EXERCISE PROMPT: Whatever appears in the records should be given again exactly, down to the last mark.

Dataset items
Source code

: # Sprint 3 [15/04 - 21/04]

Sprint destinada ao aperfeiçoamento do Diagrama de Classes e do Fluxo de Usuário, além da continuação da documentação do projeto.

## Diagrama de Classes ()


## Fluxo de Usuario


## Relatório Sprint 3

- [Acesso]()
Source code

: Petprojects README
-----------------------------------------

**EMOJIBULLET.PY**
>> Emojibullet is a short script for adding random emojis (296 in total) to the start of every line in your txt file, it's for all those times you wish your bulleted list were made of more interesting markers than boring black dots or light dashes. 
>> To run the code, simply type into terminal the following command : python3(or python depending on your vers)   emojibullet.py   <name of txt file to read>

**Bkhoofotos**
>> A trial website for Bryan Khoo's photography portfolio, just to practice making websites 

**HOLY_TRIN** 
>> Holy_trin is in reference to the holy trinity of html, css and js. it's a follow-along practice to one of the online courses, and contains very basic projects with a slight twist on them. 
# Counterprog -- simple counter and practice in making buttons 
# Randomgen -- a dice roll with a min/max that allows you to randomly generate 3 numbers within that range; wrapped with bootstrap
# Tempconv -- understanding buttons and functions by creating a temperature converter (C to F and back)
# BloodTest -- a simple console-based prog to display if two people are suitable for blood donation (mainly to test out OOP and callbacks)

TASK SOLUTION:
Source code

: # Sprint 3 [15/04 - 21/04]

Sprint destinada ao aperfeiçoamento do Diagrama de Classes e do Fluxo de Usuário, além da continuação da documentação do projeto.

## Diagrama de Classes ()


## Fluxo de Usuario


## Relatório Sprint 3

- [Acesso]()
Source code

: Petprojects README
-----------------------------------------

**EMOJIBULLET.PY**
>> Emojibullet is a short script for adding random emojis (296 in total) to the start of every line in your txt file, it's for all those times you wish your bulleted list were made of more interesting markers than boring black dots or light dashes. 
>> To run the code, simply type into terminal the following command : python3(or python depending on your vers)   emojibullet.py   <name of txt file to read>

**Bkhoofotos**
>> A trial website for Bryan Khoo's photography portfolio, just to practice making websites 

**HOLY_TRIN** 
>> Holy_trin is in reference to the holy trinity of html, css and js. it's a follow-along practice to one of the online courses, and contains very basic projects with a slight twist on them. 
# Counterprog -- simple counter and practice in making buttons 
# Randomgen -- a dice roll with a min/max that allows you to randomly generate 3 numbers within that range; wrapped with bootstrap
# Tempconv -- understanding buttons and functions by creating a temperature converter (C to F and back)
# BloodTest -- a simple console-based prog to display if two people are suitable for blood donation (mainly to test out OOP and callbacks)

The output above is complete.